WHAT THIS EXERCISE ASKS:
1. In the excerpt on the Nationstar Declaration, which exhibit lists the mortgage loans placed into the Trust?
2. Condense the paragraph beginning "The Nationstar Declaration attaches all" in the excerpt on the Nationstar Declaration into a bulleted list that keeps its main facts.
3. Continue the excerpt on the Nationstar Declaration from its last sentence.
──────── EXCERPT PROVIDED ────────
The Nationstar Declaration attaches all the underlying documentation related to the transfer of various mortgage loans into the Trust referenced above, as well as the designation of U.S. Bank as Trustee of that Trust. Specifically, the Nationstar Declaration includes an Assumption and Assignment Agreement between the Lender and Lehman Brothers Holdings, Inc. ("Lehman Holdings"), dated July 1, 2007 ("Lehman Agreement"), through which the Lender transferred to Lehman Holdings all its rights in certain mortgage loans including Plaintiffs' Loan. To provide additional evidence of this transfer, the Nationstar Declaration attached the underlying Note, which contains a special endorsement from the Lender to Lehman Holdings.The Nationstar Declaration also includes a Mortgage Loan Sale and Assignment Agreement entered into between Lehman Holdings and Structured Asset Securities Corporation ("SASC") on July 1, 2007 (the "SASC Agreement"), through which Lehman Holdings transferred to SASC all its rights in the same group of mortgage loans referenced in the Lehman Agreement, including Plaintiffs' Loan. Again, the underlying Note provides additional evidence of this transfer as it contains an endorsement in blank executed by Lehman Holdings. Additionally, the Nationstar Declaration attaches the same Trust Agreement mentioned above, also dated July 1, 2007, and entered into between SASC as Depositor, Aurora Loan Services, LLC, as Master Servicer, and U.S. Bank as Trustee. Through the Trust Agreement, SASC transfers to U.S. Bank in trust all its rights in the same group of mortgage loans referenced in the SASC Agreement, including Plaintiffs' Loan. Finally, the Nationstar Declaration alleges that Plaintiffs' Loan was included in the Trust referenced above. As support for this assertion, the Nationstar Declaration attaches as Exhibit F a list of mortgage loans placed into the Trust; Plaintiffs' Loan is included on that list.
──────── SUPPLIED INFORMATION ────────
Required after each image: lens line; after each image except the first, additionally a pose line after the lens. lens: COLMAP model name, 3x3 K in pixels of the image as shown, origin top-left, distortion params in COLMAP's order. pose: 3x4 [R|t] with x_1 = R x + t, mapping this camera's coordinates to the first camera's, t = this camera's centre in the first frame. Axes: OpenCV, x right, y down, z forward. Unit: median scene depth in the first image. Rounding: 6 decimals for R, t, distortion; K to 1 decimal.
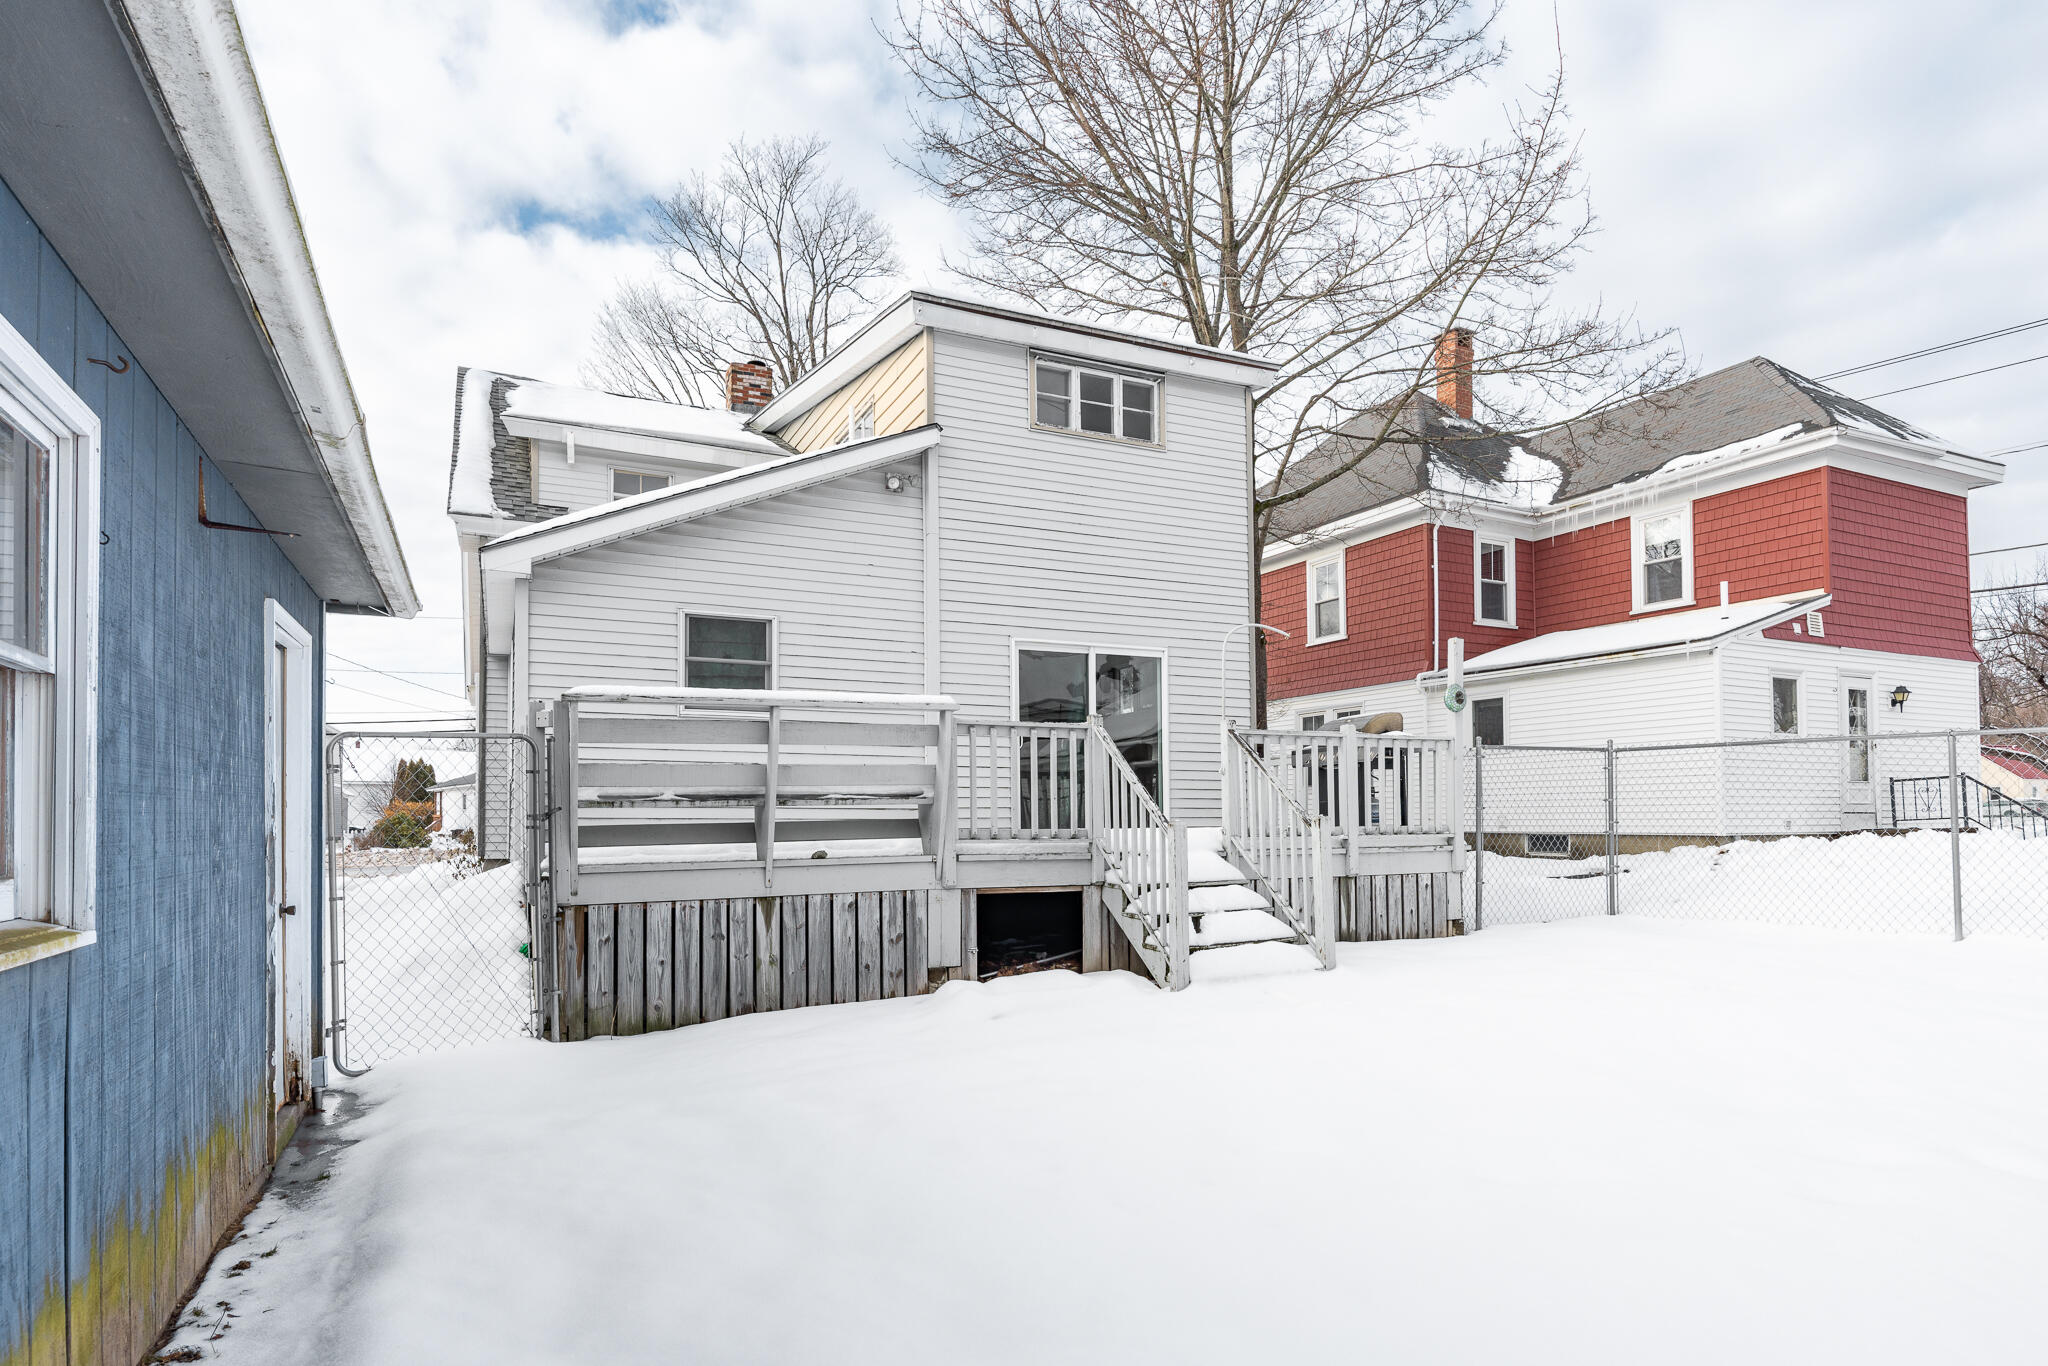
lens RADIAL K [[1119.2, 0, 960.3], [0, 1119.2, 797.0], [0, 0, 1]] dist [-0.006524, -0.000948]
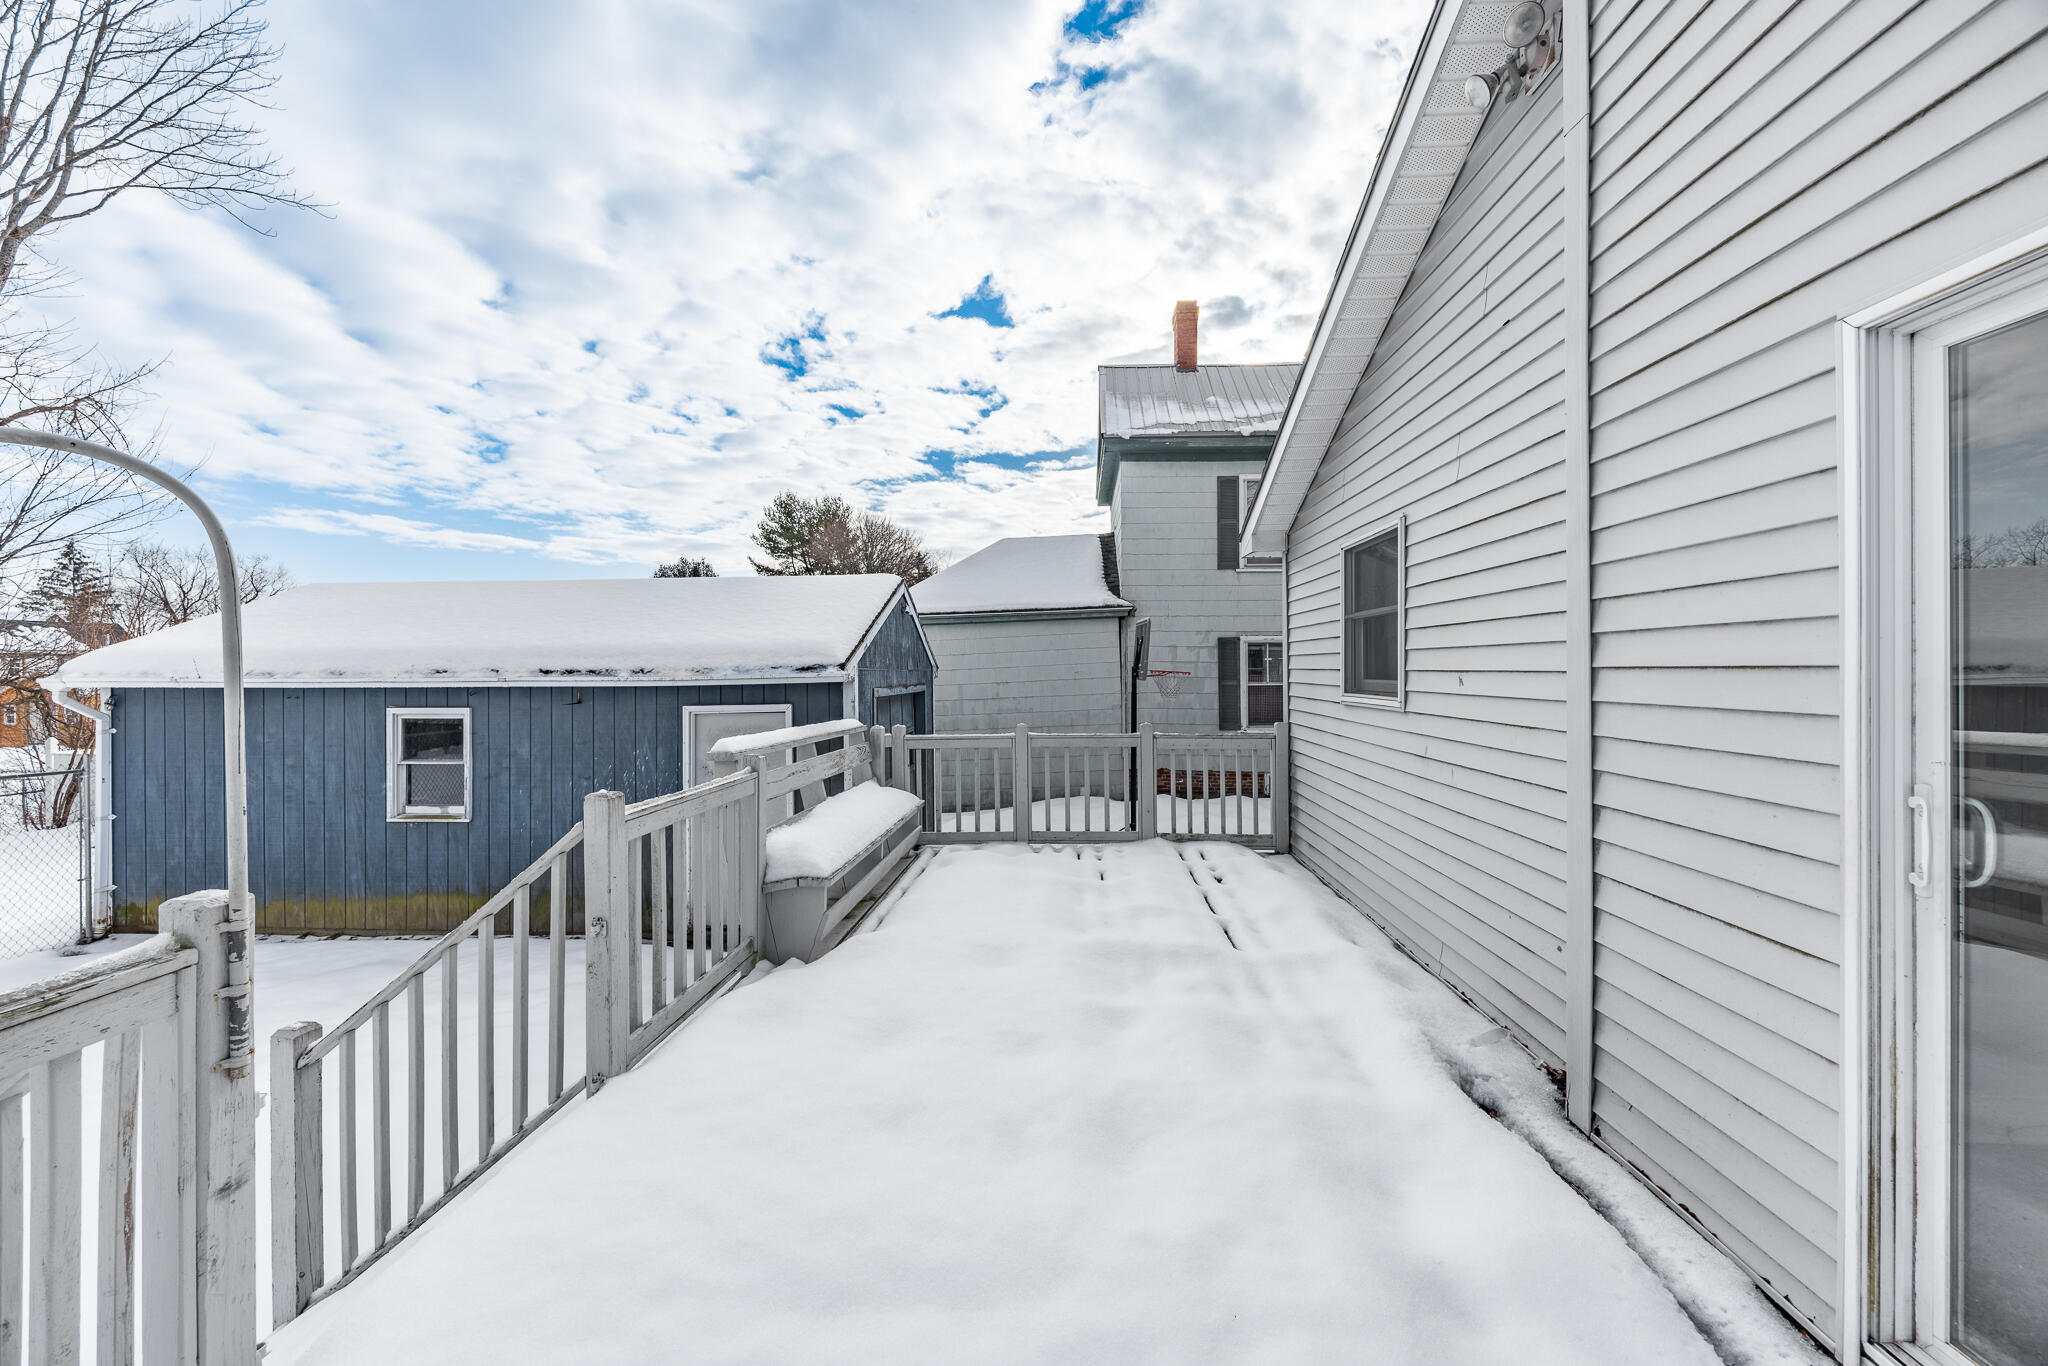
────────
RESPONSES PER TASK:
1. Exhibit F

2.
- The Nationstar Declaration attaches the documents on the transfer of mortgage loans into the Trust and on U.S. Bank's designation as Trustee.
- Lehman Agreement (July 1, 2007): the Lender assigned to Lehman Brothers Holdings, Inc. its rights in certain mortgage loans, including Plaintiffs' Loan. The Note's special endorsement from the Lender to Lehman Holdings supports this transfer.
- SASC Agreement (July 1, 2007): Lehman Holdings transferred to Structured Asset Securities Corporation its rights in the same loans, including Plaintiffs' Loan. The Note's blank endorsement by Lehman Holdings supports this transfer.
- Trust Agreement (July 1, 2007): SASC (Depositor), Aurora Loan Services, LLC (Master Servicer) and U.S. Bank (Trustee) are the parties. Through it, SASC transferred its rights in the same loans, including Plaintiffs' Loan, to U.S. Bank in trust.
- The declaration alleges that Plaintiffs' Loan was placed in the Trust. Exhibit F, a list of the loans in the Trust, includes Plaintiffs' Loan.

3.
See Id. at Exhibit C, Exhibit F.

See Id. at Exhibit A.

See Id. at Exhibit D, Exhibit F.

See Id. at Exhibit A.

See Id. at Exhibit E.

See Id., see also Exhibit F.

See Id. at p. 2, ln. 4-7.

See Id. at Exhibit F, p. 100.

A review of the documentation attached to the Nationstar Declaration reveals that the various transactions described above were all executed as part of one overarching transaction: the creation of the Trust. In the recitals of each of the various agreements, the other agreements are referenced and acknowledged. It is clear that all the Defendants contemplated the transfers of the group of mortgage loans, and the creation of the Trust with U.S. Bank as Trustee and Aurora Loan Services, LLC, as Master Servicer.

See Id. at Exhibits C, D, E, recitals sections.

See Id.

On August 1, 2012, Plaintiffs filed an objection to the Nationstar Declaration. In the objection, the Plaintiffs raise two concerns with the Nationstar Declaration. First, Plaintiffs contend that Nationstar Mortgage failed to provide any evidence of its standing to appear in this case or to contest Plaintiffs' objection to the proof of claim filed by Aurora Loan Servicing, LLC.Second, Plaintiffs contend that SASC never executed a valid endorsement of the Note to U.S. Bank, that because of this failure U.S. Bank never took title to the Note, and that, therefore, neither Aurora Loan Servicing, LLC, nor Nationstar Mortgage, obtained authority to file the proof of claim in question. The Court has further reviewed all the proceedings and documents filed in this matter, and must dismiss Plaintiffs' Amended Complaint with prejudice. Therefore, Plaintiffs' objection to the proof of claim filed by Aurora Loan Services, LLC, is overruled for the reasons more fully explained herein.

Docket Entry No. 42. Plaintiffs filed an objection at Docket Entry No. 41, but later filed an amended objection to add to the original.

Id. at p. 2.

Id. at p. 5. This argument centers on Section 2.01(b) of the Trust Agreement, which specifies that SASC, with respect to each mortgage loan contained in the Trust, has or will deliver to U.S. Bank each "original Mortgage Note endorsed without recourse in proper form to the order of the Trustee, as shown on Exhibit B-4, or in blank (in each case, with all necessary intervening endorsements, as applicable) . . . ." (emphasis added).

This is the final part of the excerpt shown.